This sentiment is furthered by Hillary Coe, Chief Design and Marketing Officer at Vast, who previously helmed visual strategies for SpaceX’s human spaceflight for NASA’s Commercial Crew program. “It’s been scientifically proven that connecting people to natural environments—like gathering at a communal table to eat and having natural wood grains, or the circadian rhythm in the light cycles on the station—makes us feel comfortable and safe,” she tells Surface. Coe sees this sense of designing for feeling as a way of tethering space travelers back to Earth, and as a way of furthering their capabilities.

Courtesy of IWC

Evident in the designs for both the Pilot’s Venturer Vertical Drive and Haven-1 is a language that bridges science fiction and scientific fact. “Sometimes it’s easy to latch onto,” Coe explains. “I love that science fiction has informed so much of what aerospace has done and continues to do.” But, she adds, “I think it’s more about looking beyond the dystopian narratives, the tension that needs to happen when you are writing a film or a book, and ask ‘what is the future of humanity that we all want to see exist in space?’ That’s at the core of our design ethos.”

The Pilot’s Venturer Vertical Drive is a departure from previous aerospace watches in the IWC repertoire, like those from the Inspiration4 and Polaris Dawn human spaceflight missions, which were terrestrial watch adaptations. Here, “IWC did not just take an aviator’s watch and say, ‘how do we edit this, or morph this into something that can be used in space?’ They really took the approach from the ground up and asked, ‘what are the problems that this design can solve?’” Coe says. Though aesthetically and technologically futuristic, the Pilot’s Venturer Vertical Drive’s pared-back design is grounded in necessity.

Courtesy of IWC

“I’ve worked in this industry for quite some time, and especially on this commercial space station, I’ve come to realize and appreciate just how important the science and the research is,” Coe says. “That’s not necessarily something that designers always want to hear but it’s true. The kind of benefit that designing for space allows, the democratization of space, is that if I can design a space station that is useful for anyone—a scientist, a researcher, the average person—and they can be comfortable and feel like they can tackle a mission at hand, there is a greater benefit to life on Earth and our future in space.”
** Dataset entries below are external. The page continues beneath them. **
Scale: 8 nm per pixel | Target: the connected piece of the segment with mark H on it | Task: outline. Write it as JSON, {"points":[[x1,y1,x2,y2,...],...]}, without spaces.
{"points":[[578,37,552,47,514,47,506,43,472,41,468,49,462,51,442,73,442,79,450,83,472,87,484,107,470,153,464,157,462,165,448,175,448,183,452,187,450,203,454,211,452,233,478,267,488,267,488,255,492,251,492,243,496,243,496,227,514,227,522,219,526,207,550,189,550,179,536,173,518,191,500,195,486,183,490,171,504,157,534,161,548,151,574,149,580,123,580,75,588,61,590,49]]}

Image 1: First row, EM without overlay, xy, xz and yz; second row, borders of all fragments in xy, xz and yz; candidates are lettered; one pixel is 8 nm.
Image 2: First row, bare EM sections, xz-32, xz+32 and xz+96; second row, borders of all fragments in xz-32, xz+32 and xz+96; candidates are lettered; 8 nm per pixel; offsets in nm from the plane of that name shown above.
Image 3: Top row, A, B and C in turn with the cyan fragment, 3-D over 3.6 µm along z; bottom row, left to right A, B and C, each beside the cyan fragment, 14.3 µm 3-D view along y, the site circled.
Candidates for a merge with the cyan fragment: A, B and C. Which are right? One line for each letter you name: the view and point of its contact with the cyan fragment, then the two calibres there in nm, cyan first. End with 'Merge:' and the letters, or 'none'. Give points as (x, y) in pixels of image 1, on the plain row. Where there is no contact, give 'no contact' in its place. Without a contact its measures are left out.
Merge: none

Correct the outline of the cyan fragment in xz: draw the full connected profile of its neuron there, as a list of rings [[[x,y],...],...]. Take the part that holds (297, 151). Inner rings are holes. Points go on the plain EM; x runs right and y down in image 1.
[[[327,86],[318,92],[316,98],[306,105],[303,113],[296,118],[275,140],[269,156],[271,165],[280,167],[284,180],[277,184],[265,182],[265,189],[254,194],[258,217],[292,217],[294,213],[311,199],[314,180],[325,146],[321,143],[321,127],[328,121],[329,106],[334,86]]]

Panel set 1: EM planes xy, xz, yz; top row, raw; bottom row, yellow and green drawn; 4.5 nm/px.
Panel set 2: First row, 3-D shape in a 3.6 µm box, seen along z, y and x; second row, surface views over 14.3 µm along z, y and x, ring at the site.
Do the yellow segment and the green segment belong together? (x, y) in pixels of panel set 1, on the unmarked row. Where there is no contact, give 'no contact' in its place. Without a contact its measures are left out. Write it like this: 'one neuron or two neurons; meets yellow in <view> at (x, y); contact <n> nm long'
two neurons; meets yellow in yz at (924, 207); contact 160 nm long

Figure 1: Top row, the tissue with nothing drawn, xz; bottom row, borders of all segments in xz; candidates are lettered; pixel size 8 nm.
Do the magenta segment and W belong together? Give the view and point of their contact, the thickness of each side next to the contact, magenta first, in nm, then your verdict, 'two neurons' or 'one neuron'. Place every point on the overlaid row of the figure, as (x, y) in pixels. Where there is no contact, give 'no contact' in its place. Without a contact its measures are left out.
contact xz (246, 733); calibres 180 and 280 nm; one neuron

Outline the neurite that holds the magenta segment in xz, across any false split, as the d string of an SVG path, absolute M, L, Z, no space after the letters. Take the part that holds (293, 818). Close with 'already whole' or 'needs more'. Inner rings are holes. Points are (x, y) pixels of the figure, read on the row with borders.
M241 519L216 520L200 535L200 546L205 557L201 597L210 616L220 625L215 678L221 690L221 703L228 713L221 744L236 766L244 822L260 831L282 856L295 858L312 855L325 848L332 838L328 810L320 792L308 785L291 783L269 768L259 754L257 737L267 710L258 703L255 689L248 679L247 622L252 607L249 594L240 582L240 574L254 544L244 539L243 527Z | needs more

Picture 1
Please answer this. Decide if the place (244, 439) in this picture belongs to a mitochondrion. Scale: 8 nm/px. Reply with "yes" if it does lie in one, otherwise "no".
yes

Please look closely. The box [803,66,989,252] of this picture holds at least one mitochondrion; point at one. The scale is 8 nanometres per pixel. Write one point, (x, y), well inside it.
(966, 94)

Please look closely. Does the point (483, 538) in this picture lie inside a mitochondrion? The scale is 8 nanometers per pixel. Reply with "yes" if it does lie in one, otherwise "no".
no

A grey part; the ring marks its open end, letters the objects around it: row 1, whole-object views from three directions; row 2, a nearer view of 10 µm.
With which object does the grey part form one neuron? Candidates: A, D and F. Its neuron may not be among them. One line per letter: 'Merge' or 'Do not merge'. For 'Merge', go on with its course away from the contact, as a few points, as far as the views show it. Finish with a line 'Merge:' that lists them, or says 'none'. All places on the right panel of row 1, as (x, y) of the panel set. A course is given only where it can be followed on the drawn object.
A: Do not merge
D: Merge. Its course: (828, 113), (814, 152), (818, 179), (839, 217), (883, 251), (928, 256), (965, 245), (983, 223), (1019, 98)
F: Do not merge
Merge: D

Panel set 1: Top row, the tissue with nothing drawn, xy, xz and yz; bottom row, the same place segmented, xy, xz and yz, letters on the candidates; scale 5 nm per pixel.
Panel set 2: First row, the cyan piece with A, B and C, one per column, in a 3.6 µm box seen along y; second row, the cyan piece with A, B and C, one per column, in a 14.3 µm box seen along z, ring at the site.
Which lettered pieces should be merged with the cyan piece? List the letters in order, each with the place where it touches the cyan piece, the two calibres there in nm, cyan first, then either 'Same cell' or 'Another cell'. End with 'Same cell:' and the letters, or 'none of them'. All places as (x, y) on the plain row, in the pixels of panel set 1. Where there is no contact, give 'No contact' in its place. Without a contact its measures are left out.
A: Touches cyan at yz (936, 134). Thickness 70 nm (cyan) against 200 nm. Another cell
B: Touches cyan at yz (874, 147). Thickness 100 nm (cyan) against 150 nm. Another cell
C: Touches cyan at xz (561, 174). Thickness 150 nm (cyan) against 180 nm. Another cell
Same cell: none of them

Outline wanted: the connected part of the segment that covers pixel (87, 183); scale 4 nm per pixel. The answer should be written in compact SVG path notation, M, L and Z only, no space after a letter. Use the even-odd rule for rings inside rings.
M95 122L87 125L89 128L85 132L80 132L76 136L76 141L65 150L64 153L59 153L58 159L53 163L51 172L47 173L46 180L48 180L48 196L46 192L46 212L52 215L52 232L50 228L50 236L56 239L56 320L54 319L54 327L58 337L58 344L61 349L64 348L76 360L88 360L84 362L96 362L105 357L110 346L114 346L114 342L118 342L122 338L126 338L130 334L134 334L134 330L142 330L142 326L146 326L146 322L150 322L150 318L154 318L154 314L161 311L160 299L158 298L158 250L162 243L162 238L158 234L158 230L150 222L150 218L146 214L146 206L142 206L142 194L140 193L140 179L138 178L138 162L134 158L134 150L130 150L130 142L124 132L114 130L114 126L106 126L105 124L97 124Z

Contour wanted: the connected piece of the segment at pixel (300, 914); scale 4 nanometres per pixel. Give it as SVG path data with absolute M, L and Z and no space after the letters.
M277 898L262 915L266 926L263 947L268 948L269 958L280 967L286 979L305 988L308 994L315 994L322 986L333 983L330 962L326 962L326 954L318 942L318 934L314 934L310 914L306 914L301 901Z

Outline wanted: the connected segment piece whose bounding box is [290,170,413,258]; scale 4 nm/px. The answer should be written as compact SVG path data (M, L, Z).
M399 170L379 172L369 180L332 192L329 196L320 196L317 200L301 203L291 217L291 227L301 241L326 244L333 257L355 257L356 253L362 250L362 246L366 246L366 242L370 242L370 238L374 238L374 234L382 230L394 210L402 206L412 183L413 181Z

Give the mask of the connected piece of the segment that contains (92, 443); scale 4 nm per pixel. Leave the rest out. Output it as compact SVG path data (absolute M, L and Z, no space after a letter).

Both Coe and Young return to the idea of Vast as a place that produces inspiration in addition to spacecraft. IWC’s Pilot’s Venturer Vertical Drive channels this methodology. “It embodies our vision of a modern space watch and carries IWC’s tool watch legacy into the 21st century,” says Christian Knoop, Creative Director at IWC Schaffhausen. And thanks to Vast’s stamp of technical approval, it will soon venture where few have gone before.